A recente decisão da Sociedade Bíblica de Angola de produzir uma edição especial da Bíblia Sagrada, em alusão aos 50 anos da independência nacional, incluindo na capa o símbolo comemorativo desta efeméride, gerou desde as últimas horas do dia (3/11), um intenso debate nas redes sociais e principalmente no meio evangélico. O gesto, que para alguns representa uma justa celebração da história do país, foi visto por outros como uma confusão entre o que é santo e o que é meramente terreno e humano.
A controvérsia, mais do que questão estética, é teológica e espiritual. Ela convida-nos a refletir sobre a relação entre a fé cristã e o sentimento nacional, sobre os limites do patriotismo dentro da prática da Igreja e, acima de tudo, sobre o respeito à natureza das Sagradas Escrituras.
A BÍBLIA É A PALAVRA DE DEUS, POR ISSO NÃO PODE SER REDUZIDA COM SÍMBOLOS DE UM PAÍS OU SUAS MANIFESTAÇÕES POLÍTICAS Sendo a Bíblia a revelação inspirada e infalível de Deus (2 Timóteo 3:16,17) transcende culturas, ideologias e fronteiras geográficas.
É a Palavra que fala com igual autoridade a todos cidadãos do mundo. Por isso, ela não pertence a nenhuma nação ou alguma organização (ainda que seja religiosa!), pertence a Deus e a toda humanidade.
Ao associar a Bíblia aos símbolos de natureza política e/ou nacional, corre-se o risco de reduzir o seu alcance universal e de misturar o eterno com o transitório, o santo com o secular. Jesus mesmo afirmou diante de Pilatos: “O meu reino não é deste mundo” (João 18:36).
Esta declaração não é apenas teológica, é também política no sentido mais profundo: o reino de Deus não se confunde com algum projecto terreno, por mais nobre ou patriótico que pareça. Patriotismo é virtude, mas não deve tornar-se culto.
É saudável e bíblico amar a pátria. Jeremias 29:7 ensina-nos a “buscar o bem da cidade” onde vivemos. O cristão deve ser um bom cidadão, contribuindo para a justiça, a paz e o desenvolvimento do seu país. Contudo, há uma linha tênue entre o patriotismo responsável e o nacionalismo idólatra. Quando a Palavra de Deus, a expressão suprema da vontade divina, passa a carregar em si marcas de um projecto humano ou político, ainda que comemorativo, perde-se parte da neutralidade e da sacralidade que a tornam universal.

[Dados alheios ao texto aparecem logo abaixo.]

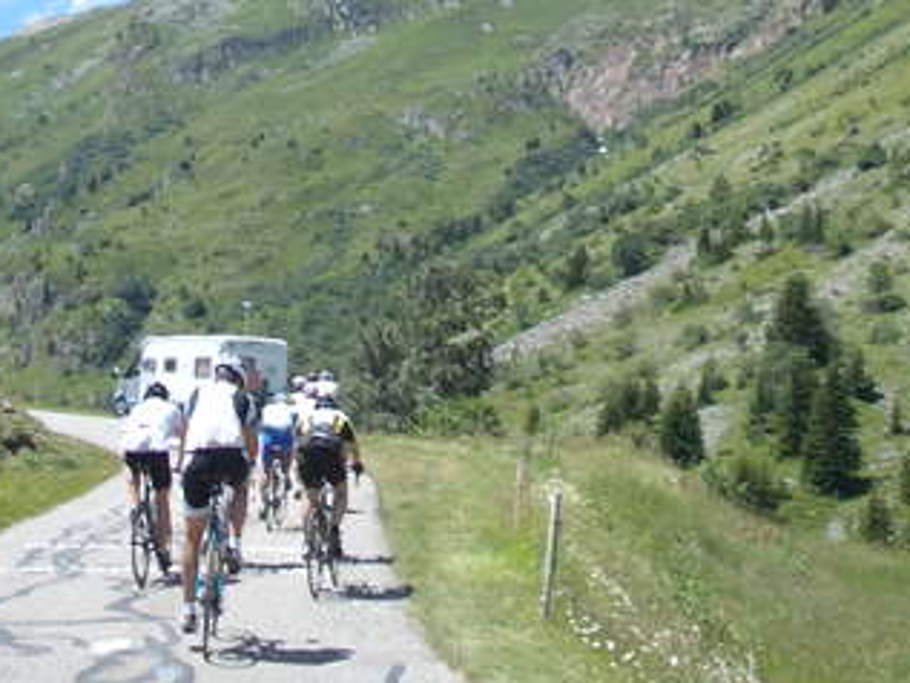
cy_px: 49
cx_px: 505
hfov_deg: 27.0
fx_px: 1893
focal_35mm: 72
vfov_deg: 20.0
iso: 80
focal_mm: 5.3
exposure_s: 1/250
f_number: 6.2
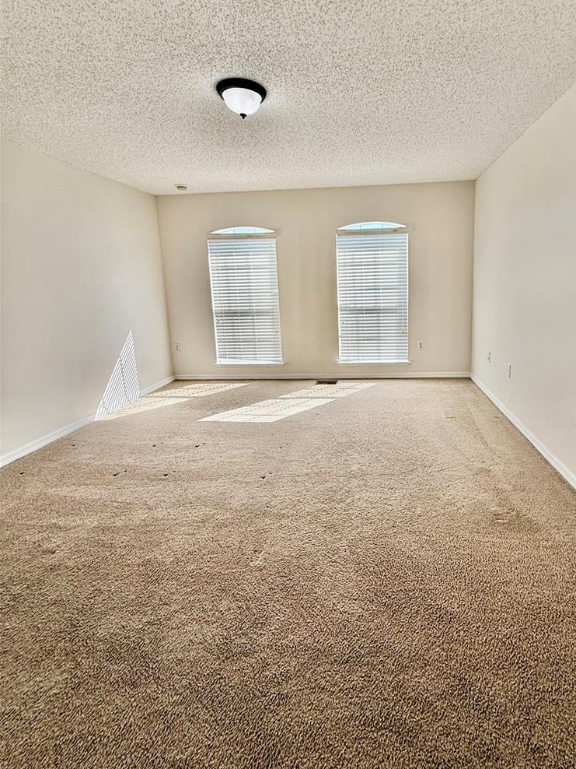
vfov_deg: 90.7
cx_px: 349
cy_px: 344
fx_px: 377
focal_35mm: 17
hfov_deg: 73.8
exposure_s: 1/198
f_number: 2.2
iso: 50
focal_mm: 2.22
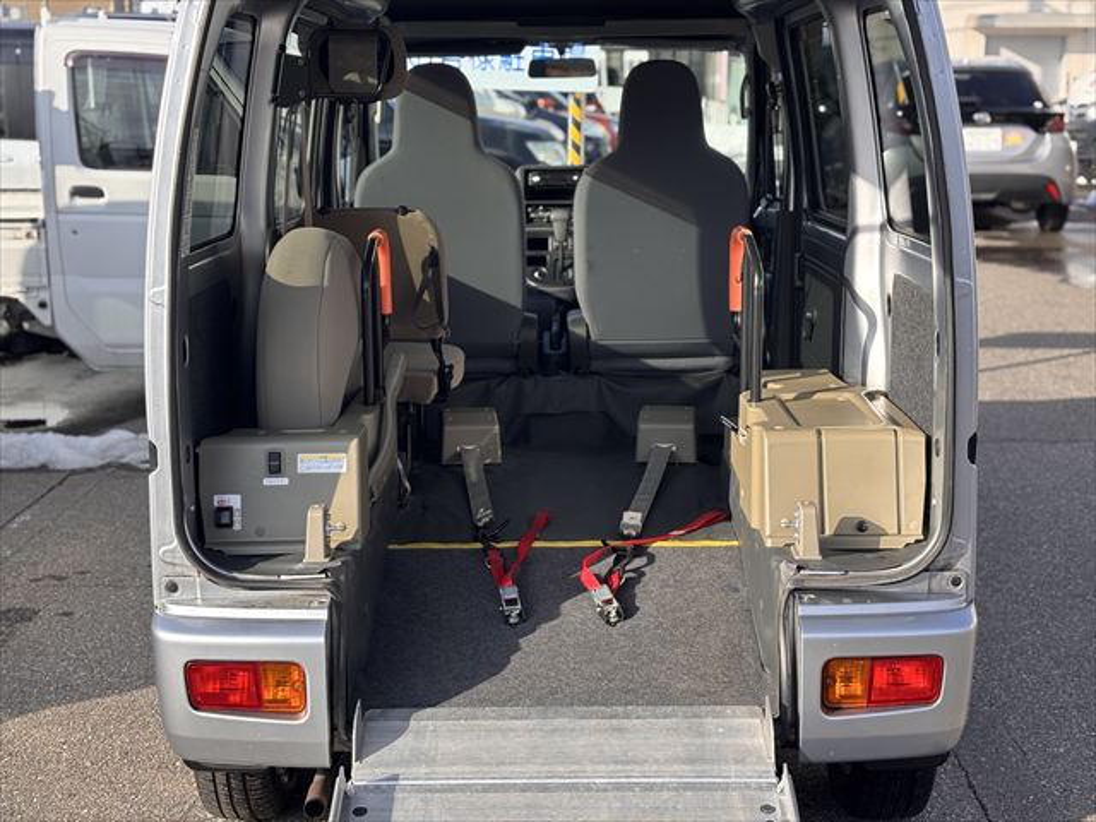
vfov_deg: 28.0
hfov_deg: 36.8
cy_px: 411
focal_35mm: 52
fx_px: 1646
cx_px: 548
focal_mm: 5.96
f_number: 1.6
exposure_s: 1/894
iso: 32
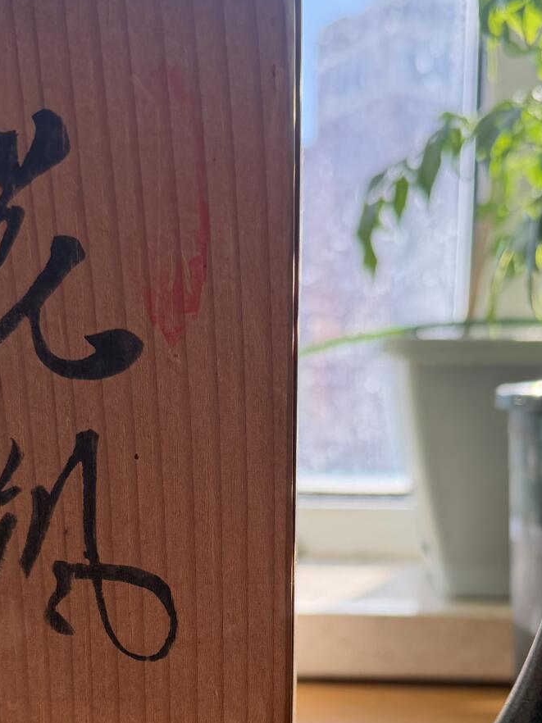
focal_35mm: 49
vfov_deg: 37.1
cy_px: 613
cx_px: 276
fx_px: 1023
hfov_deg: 29.7
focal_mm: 6.76
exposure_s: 1/501
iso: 100
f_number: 1.78
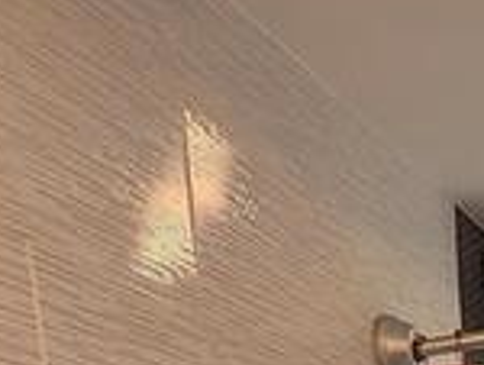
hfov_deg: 23.4
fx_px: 966
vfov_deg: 14.2
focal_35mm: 69
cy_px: 885
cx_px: 694
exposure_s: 1/123
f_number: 2.2
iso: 32
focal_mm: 1.13
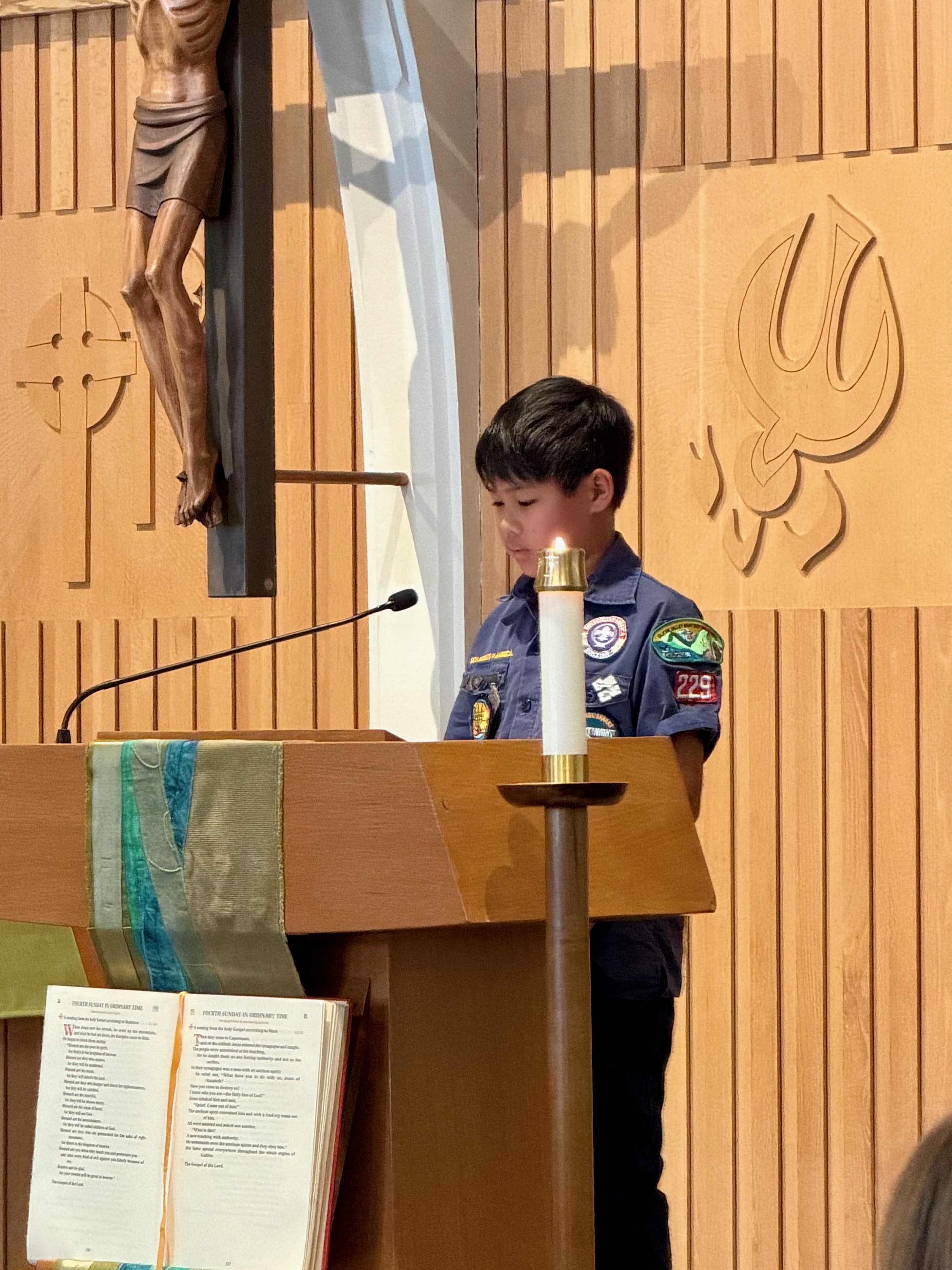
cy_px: 635
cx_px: 476
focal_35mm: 100
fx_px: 3667
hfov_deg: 14.8
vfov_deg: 19.6
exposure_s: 1/60
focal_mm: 16.89
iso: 640
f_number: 2.8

O apóstolo Paulo lembra: “Em Cristo não há judeu nem grego” (Gálatas 3:28), o que nos lembra que, em Cristo, as fronteiras se dissolvem. O Evangelho não é a mensagem de uma bandeira, mas a mensagem da cruz. Compreende-se a boa intenção da Sociedade Bíblica de Angola: celebrar um marco histórico e agradecer a Deus pelos 50 anos de liberdade nacional. No entanto, é preciso reconhecer que a forma também comunica. A capa de uma Bíblia não é apenas um elemento gráfico, ela transmite uma mensagem espiritual.
Quando essa mensagem se mistura a símbolos estatais, a sensação de muitos fiéis pode ser de desconforto, reagindo em desconfiança. Sobre este assunto muito importante para as instituições eclesiásticas o apóstolo Paulo orienta: “Tende cuidado, porém, para que essa liberdade não venha a ser tropeço para os fracos” (1 Coríntios 8:9). E, antes de Paulo, Jesus já advertira: “É inevitável que venham escândalos, mas ai do homem pelo qual eles vêm!” (Lucas 17:1).
A Igreja é chamada a agir com sabedoria, evitando escândalos desnecessários e preservando a pureza do testemunho cristão. As instituições bíblicas, especialmente, devem ser guardiãs da neutralidade e da reverência ao texto sagrado. O Evangelho está acima de qualquer Bandeira. A comemoração dos 50 anos da independência de Angola é motivo legítimo de alegria nacional; a liberdade é um dom precioso, e todo cristão deve agradecer a Deus por viver num país livre e soberano.
Mas é igualmente necessário lembrar que a Bíblia não é um livro comemorativo; é a Palavra Viva de Deus, santa (isto é, separada para a glória exclusiva do mesmo Deus) eterna e imutável. Ela fala com a mesma autoridade a todas as gerações e povos, independentemente de seus símbolos e governos. Celebrar a pátria é digno, exaltar a independência nos padrões políticos do país e da sua Constituição é legítimo.
Mas sacralizála na perspectiva em que se pretende é perigoso. O cristão angolano é cidadão de Angola, mas, sobretudo, é cidadão do céu (Filipenses 3:20). E a Bíblia, com ou sem símbolos nacionais, continuará sendo o mesmo livro que transforma vidas, quando lido, crido e obedecido com humildade.